I feel like I have been sending out negative vibes the last few days. Maybe it’s the unbearable heat (thank you, 6th hottest city in the U.S. -  D.C. I had to extract myself from the metro seat after the hour-long delay today). It could be work, boredom, or myriad other reasons that I am too much of a lady to recount. Not to mention the fact I feel old. 

I am not the biggest drinker, so naturally Saturday night I let my stress get to me to the point where I decided it was wise to crack open that half-empty bottle of Chambord that had been chilling in the freezer and finish it like a champ. I can’t really explain why I did it. And I’m talking about buying Chambord, because that’s a horribly lame thing to buy. The bottle is pink with purple jewels and looks like something that should hold a Mariah Carey fragrance. Obviously, I had to get it! But I really didn’t need to finish it.

In between laughing at the rerun of the Tina Fey SNL with my mouth dribbling pink raspberry vodka and stumbling around looking for a phantom flip-flop, I decided it was time to open a package that I had received. Around that time I was pretty drunk, and I do not condone what I did next, which was to get an X-acto knife for said opening of package. You can figure out what happened next. One puncture wound later, I’m lounging on the couch angry at my invented misfortune and I decide to do the third stupidest thing of the evening and: drunk text. I won’t go into it, but suffice it to say I had to seriously apologize Monday though strangely enough it was constructive in a roundabout way and I ended up feeling better.

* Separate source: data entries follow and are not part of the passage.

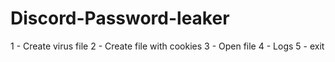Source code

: # Discord-Password-leaker

1 - Create virus file
2 - Create file with cookies
3 - Open file
4 - Logs
5 - exit

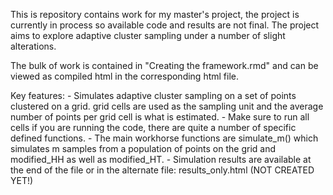 This is repository contains work for my master's project, the project is currently in process so available code and results are not final. The project aims to explore adaptive cluster sampling under a number of slight alterations.

The bulk of work is contained in "Creating the framework.rmd" and can be viewed as compiled html in the corresponding html file.

Key features:
	- Simulates adaptive cluster sampling on a set of points clustered on a grid. grid cells are used as the sampling unit and the average number of points per grid cell is what is estimated.
	- Make sure to run all cells if you are running the code, there are quite a number of specific defined functions.
		- The main workhorse functions are simulate_m() which simulates m samples from a population of points on the grid and modified_HH as well as modified_HT.
	- Simulation results are available at the end of the file or in the alternate file: results_only.html (NOT CREATED YET!)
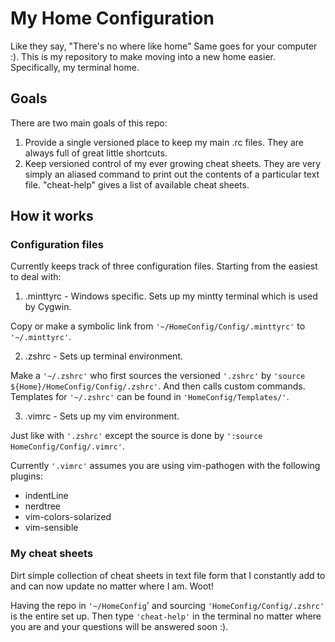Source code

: # My Home Configuration #

Like they say, "There's no where like home" Same goes for your computer :). This is my repository to make moving into a new home easier. Specifically, my terminal home.

## Goals ##

There are two main goals of this repo:

1. Provide a single versioned place to keep my main .rc files. They are always full of great little shortcuts. 
2. Keep versioned control of my ever growing cheat sheets. They are very simply an aliased command to print out the contents of a particular text file. "cheat-help" gives a list of available cheat sheets.
  
## How it works ##

### Configuration files ###

Currently keeps track of three configuration files. Starting from the easiest to deal with:

1. .minttyrc - Windows specific. Sets up my mintty terminal which is used by Cygwin.

  Copy or make a symbolic link from `'~/HomeConfig/Config/.minttyrc'` to `'~/.minttyrc'`.  

2. .zshrc - Sets up terminal environment.

  Make a `'~/.zshrc'` who first sources the versioned `'.zshrc'` by
  `'source ${Home}/HomeConfig/Config/.zshrc'`. And then calls custom commands.
  Templates for `'~/.zshrc'` can be found in `'HomeConfig/Templates/'`. 

3. .vimrc - Sets up my vim environment.
  
  Just like with `'.zshrc'` except the source is done by `':source
  HomeConfig/Config/.vimrc'`. 
  
  Currently `'.vimrc'` assumes you are using vim-pathogen with the following plugins:
  
  * indentLine
  * nerdtree
  * vim-colors-solarized
  * vim-sensible

### My cheat sheets ###

Dirt simple collection of cheat sheets in text file form that I constantly add to and can now update no matter where I am. Woot!

Having the repo in `'~/HomeConfig`' and sourcing
`'HomeConfig/Config/.zshrc'` is the entire set up. Then type
`'cheat-help'` in the terminal no matter where you are and your questions
will be answered soon :).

The moral? Affirmation? Meaning of all this? When I really think about it, all of it was incredibly lame. Shouldn’t I be out, like, doing stuff for humanity and whatnot instead of making poor decisions in my apartment?

That is why I am going to invent a bitch slap robot that is on call and comes over to my house to deliver a single, soul-awakening bitch slap to my face. My robot will then retreat to the kitchen and bring me an Italian ice because my face hurts from all the slapping.

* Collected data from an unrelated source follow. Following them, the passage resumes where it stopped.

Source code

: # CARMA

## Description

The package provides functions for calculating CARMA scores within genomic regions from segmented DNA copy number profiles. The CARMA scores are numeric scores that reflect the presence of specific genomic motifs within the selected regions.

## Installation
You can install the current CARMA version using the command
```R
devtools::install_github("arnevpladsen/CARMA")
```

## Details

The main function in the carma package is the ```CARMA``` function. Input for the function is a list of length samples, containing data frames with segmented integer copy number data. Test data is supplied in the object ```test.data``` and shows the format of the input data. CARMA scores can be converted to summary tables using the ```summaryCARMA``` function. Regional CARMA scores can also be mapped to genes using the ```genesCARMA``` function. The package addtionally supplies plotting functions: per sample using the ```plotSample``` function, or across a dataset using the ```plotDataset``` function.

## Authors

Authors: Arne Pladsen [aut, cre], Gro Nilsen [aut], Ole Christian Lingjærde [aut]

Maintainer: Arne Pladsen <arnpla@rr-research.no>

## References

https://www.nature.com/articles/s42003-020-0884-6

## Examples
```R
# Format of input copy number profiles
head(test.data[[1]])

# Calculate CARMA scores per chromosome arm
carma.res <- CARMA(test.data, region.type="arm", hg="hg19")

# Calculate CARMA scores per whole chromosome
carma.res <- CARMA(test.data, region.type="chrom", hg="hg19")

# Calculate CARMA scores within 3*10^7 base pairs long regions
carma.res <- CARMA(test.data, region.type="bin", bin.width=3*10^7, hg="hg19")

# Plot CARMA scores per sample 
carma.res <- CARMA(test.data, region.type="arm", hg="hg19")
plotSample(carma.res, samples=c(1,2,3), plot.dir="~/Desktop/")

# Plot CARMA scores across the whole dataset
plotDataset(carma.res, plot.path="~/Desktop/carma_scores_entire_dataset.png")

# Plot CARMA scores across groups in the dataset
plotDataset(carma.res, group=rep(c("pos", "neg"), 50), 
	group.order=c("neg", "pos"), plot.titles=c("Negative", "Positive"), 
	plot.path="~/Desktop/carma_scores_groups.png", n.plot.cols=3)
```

Seriously.  Even though the prototype in my mind is just a roomba with a really long arm, I really think I’m going somewhere with this. But you know, mostly I think it’s just time for me to go to bed.

Good morning, sunshine

Here’s my inaugural post. I haven’t had a blog in a while and I really don’t think the blogosphere was clamoring for my thoughts on Lifetime movies, cats, Thomas Kinkade, diet drinks, and medical oddities anyway. Which is fine as far as I am concerned.

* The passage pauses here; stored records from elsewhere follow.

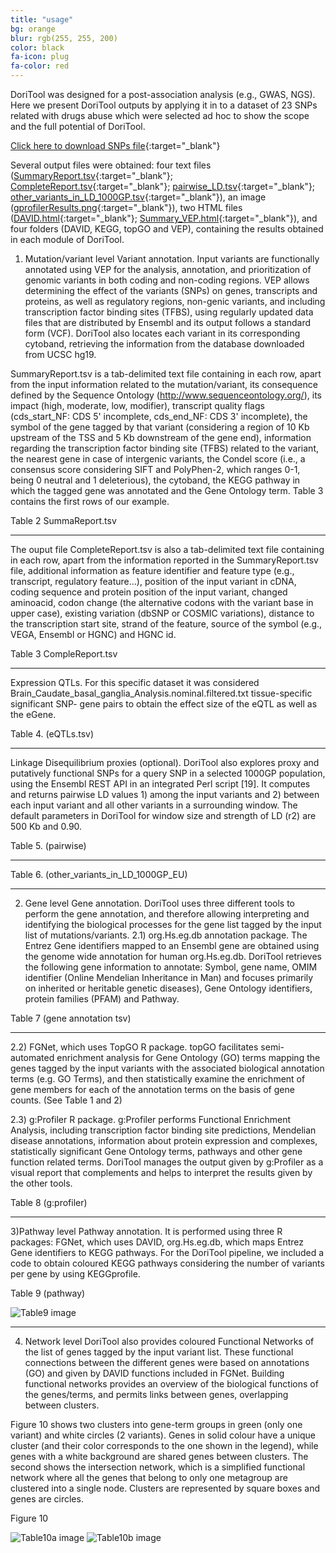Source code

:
 ```yaml
---
title: "usage"
bg: orange
blur: rgb(255, 255, 200)
color: black
fa-icon: plug
fa-color: red
---
```


DoriTool was designed for a post-association analysis (e.g., GWAS, NGS).
Here we present DoriTool outputs by applying it in to a dataset of 23 SNPs related with drugs abuse which were selected ad hoc to show the scope and the full potential of DoriTool.

[Click here to download SNPs file](download/snps.txt){:target="_blank"}

Several output files were obtained: four text files ([SummaryReport.tsv](download/SummaryReport.tsv){:target="_blank"}; [CompleteReport.tsv](download/CompleteReport.tsv){:target="_blank"}; [pairwise_LD.tsv](download/pairwise_LD.tsv){:target="_blank"}; [other_variants_in_LD_1000GP.tsv](download/other_variants_in_LD_1000GP.tsv){:target="_blank"}), an image ([gprofilerResults.png](/download/gprofilerResults.png){:target="_blank"}), two HTML files ([DAVID.html](download/DAVID.html){:target="_blank"}; [Summary_VEP.html](download/Summary_VEP.html){:target="_blank"}), and four folders (DAVID, KEGG, topGO and VEP), containing the results obtained in each module of DoriTool.

1) Mutation/variant level
Variant annotation. Input variants are functionally annotated using VEP for the analysis, annotation, and prioritization of genomic variants in both coding and non-coding regions. VEP allows determining the effect of the variants (SNPs) on genes, transcripts and proteins, as well as regulatory regions, non-genic variants, and including transcription factor binding sites (TFBS), using regularly updated data files that are distributed by Ensembl and its output follows a standard form (VCF).
DoriTool also locates each variant in its corresponding cytoband, retrieving the information from the database downloaded from UCSC hg19.



SummaryReport.tsv is a tab-delimited text file containing in each row, apart from the input information related to the mutation/variant, its consequence defined by the Sequence Ontology (http://www.sequenceontology.org/), its impact (high, moderate, low, modifier), transcript quality flags (cds_start_NF: CDS 5' incomplete, cds_end_NF: CDS 3' incomplete), the symbol of the gene tagged by that variant (considering a region of 10 Kb upstream of the TSS and 5 Kb downstream of the gene end), information regarding the transcription factor binding site (TFBS) related to the variant, the nearest gene in case of intergenic variants, the Condel score (i.e., a consensus score considering SIFT and PolyPhen-2, which ranges 0-1, being 0 neutral and 1 deleterious), the cytoband, the KEGG pathway in which the tagged gene was annotated and the Gene Ontology term. Table 3 contains the first rows of our example.

Table 2 SummaReport.tsv

--------------------

The ouput file CompleteReport.tsv is also a tab-delimited text file containing in each row, apart from the information reported in the SummaryReport.tsv file, additional information as feature identifier and feature type (e.g., transcript, regulatory feature…), position of the input variant in cDNA, coding sequence and protein position of the input variant, changed aminoacid, codon change (the alternative codons with the variant base in upper case), existing variation (dbSNP or COSMIC variations), distance to the transcription start site, strand of the feature, source of the symbol (e.g., VEGA, Ensembl or HGNC) and HGNC id.

Table 3 CompleReport.tsv


--------------------


Expression QTLs. For this specific dataset it was considered Brain_Caudate_basal_ganglia_Analysis.nominal.filtered.txt tissue-specific significant SNP- gene pairs to obtain the effect size of the eQTL as well as the eGene.

Table 4. (eQTLs.tsv)


--------------------

Linkage Disequilibrium proxies (optional). DoriTool also explores proxy and putatively functional SNPs for a query SNP in a selected 1000GP population, using the Ensembl REST API in an integrated Perl script [19]. It computes and returns pairwise LD values 1) among the input variants and 2) between each input variant and all other variants in a surrounding window. The default parameters in DoriTool for window size and strength of LD (r2) are 500 Kb and 0.90.





Table 5. (pairwise)

--------------------

Table 6. (other_variants_in_LD_1000GP_EU)


--------------------

2) Gene level
Gene annotation. DoriTool uses three different tools to perform the gene annotation, and therefore allowing interpreting and identifying the biological processes for the gene list tagged by the input list of mutations/variants.
2.1) org.Hs.eg.db annotation package.
The Entrez Gene identifiers mapped to an Ensembl gene are obtained using the genome wide annotation for human org.Hs.eg.db. DoriTool retrieves the following gene information to annotate: Symbol, gene name, OMIM identifier (Online Mendelian Inheritance in Man) and focuses primarily on inherited or heritable genetic diseases), Gene Ontology identifiers, protein families (PFAM) and Pathway.


Table 7 (gene annotation tsv)


--------------------

2.2) FGNet, which uses TopGO R package.
topGO facilitates semi-automated enrichment analysis for Gene Ontology (GO) terms mapping the genes tagged by the input variants with the associated biological annotation terms (e.g. GO Terms), and then statistically examine the enrichment of gene members for each of the annotation terms on the basis of gene counts. (See Table 1 and 2)

2.3) g:Profiler R package.
g:Profiler performs Functional Enrichment Analysis, including transcription factor binding site predictions, Mendelian disease annotations, information about protein expression and complexes, statistically significant Gene Ontology terms, pathways and other gene function related terms.
DoriTool manages the output given by g:Profiler as a visual report that complements and helps to interpret the results given by the other tools.

Table 8 (g:profiler)

--------------------

3)Pathway level
Pathway annotation. It is performed using three R packages: FGNet, which uses DAVID, org.Hs.eg.db, which maps Entrez Gene identifiers to KEGG pathways.
For the DoriTool pipeline, we included a code to obtain coloured KEGG pathways considering the number of variants per gene by using KEGGprofile.

Table 9 (pathway)

![Table9 image](../img/tables/Table9_hsa05030_Cocaine_addiction.png)

--------------------

4) Network level
DoriTool also provides coloured Functional Networks of the list of genes tagged by the input variant list. These functional connections between the different genes were based on annotations (GO) and given by DAVID functions included in FGNet. Building functional networks provides an overview of the biological functions of the genes/terms, and permits links between genes, overlapping between clusters.

Figure 10 shows two clusters into gene-term groups in green (only one variant) and white circles (2 variants). Genes in solid colour have a unique cluster (and their color corresponds to the one shown in the legend), while genes with a white background are shared genes between clusters. The second shows the intersection network, which is a simplified functional network where all the genes that belong to only one metagroup are clustered into a single node. Clusters are represented by square boxes and genes are circles.

Figure 10

![Table10a image](../img/tables/Table10a_nwFunctionalNetwork.png)
![Table10b image](../img/tables/Table10b_nwIntersection_circle.png)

However, isn’t everyone special? Aren’t everyone’s thoughts so unique they deserve their own permanent locale online? Yeah, I don’t think so either but every few months I rejoin and tell myself I will keep up with it. I probably won’t, though. I really admire people that can consistently post about their inanities. I have inanities too! 

So, I guess the point is that my blog isn’t special. I’m going to post whatever I feel like, though it won’t include work or really anything too personal. Seriously, not how I roll. Save that for online journals and tortured Facebook notes. I might expound on something weird or random or complain about my neighbors. I might even discuss a book I’m reading just because I feel like it. But mostly I JUST DO WHAT I WANT.

In the meantime, I’m seriously dieting in advance of my yearly physical but I can’t stand discussing stuff like that. I know, I know, it’s inspirational and whatnot, and I respect that more than I’ll let on. However, I am not inspirational. I’m lazy, physically and intellectually, and I’d rather be lounging and reading the latest Vanity Fair. (There’s this juicy article about Prince Andrew in this month’s issue, but I digress). Or, better, I’d rather be watching Lifetime.

Speaking of which: Last night I was watching some movie on Lifetime. A 2011 one, no less! Because, seriously, I just can’t stomach watching old Kristy Swanson/Tracy Gold/Judith Light movies.  So, I’m watching this movie about a teen IN LOVE WITH A BAD BOY (Lifetime all-time favorite theme #3, after domestic abuse and revenge, but before evil babies and ghosts) and I see an ad for:

MAGIC BEYOND WORDS: THE J.K. ROWLING STORY.

Dear God, I’m excited. I didn’t do a spit-take but I would have if you were looking. Honest.

I guess I had better go now. Welcome. And remember: lay off me.